═════ Records for processing
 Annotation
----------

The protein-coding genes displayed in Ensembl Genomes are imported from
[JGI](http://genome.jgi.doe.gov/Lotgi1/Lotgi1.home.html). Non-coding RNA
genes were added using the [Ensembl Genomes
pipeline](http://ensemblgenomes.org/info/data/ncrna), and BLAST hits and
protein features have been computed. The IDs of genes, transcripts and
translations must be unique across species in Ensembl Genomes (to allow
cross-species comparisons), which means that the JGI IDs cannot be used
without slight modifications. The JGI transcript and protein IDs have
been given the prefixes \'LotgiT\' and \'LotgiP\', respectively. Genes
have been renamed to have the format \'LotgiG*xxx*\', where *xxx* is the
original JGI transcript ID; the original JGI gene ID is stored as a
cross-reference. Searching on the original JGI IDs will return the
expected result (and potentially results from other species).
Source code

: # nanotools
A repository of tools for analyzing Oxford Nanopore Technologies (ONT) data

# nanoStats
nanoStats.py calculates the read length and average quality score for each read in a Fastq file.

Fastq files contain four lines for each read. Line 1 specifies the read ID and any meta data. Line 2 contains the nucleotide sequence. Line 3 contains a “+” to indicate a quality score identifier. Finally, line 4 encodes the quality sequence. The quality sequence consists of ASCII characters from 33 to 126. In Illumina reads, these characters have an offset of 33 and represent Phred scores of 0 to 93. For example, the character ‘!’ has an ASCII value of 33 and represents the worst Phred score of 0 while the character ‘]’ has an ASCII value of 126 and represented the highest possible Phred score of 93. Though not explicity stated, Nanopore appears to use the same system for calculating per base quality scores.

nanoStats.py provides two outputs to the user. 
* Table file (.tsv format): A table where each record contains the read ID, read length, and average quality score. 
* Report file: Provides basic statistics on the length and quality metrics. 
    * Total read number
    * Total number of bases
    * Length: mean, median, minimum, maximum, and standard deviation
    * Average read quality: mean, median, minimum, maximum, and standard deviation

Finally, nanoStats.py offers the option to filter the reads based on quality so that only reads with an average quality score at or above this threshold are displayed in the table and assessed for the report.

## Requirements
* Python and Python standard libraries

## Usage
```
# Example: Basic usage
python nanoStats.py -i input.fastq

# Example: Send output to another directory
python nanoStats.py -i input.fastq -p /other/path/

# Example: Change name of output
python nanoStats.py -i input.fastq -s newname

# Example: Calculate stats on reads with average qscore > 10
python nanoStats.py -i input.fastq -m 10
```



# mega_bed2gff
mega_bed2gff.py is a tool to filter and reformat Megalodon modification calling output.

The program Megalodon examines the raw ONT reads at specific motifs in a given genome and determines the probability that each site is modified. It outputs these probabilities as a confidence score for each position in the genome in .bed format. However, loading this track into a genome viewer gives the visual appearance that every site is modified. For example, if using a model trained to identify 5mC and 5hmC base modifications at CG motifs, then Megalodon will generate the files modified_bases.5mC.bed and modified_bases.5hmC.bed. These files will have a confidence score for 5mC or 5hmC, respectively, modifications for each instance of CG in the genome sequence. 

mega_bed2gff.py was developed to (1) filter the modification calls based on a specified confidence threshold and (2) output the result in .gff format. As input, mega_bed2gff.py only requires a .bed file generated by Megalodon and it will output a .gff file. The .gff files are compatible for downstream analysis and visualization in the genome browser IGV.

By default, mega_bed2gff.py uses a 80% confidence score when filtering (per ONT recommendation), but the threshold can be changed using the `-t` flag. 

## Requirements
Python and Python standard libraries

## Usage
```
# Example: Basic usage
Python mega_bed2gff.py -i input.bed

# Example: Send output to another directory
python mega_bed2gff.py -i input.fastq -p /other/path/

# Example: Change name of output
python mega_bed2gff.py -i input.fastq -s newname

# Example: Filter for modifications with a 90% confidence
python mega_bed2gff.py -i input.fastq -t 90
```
══════════
## [Exercise]
When a line of the records above contains the string "that", count it once; then give the total and nothing else.

## [Exercise result]
3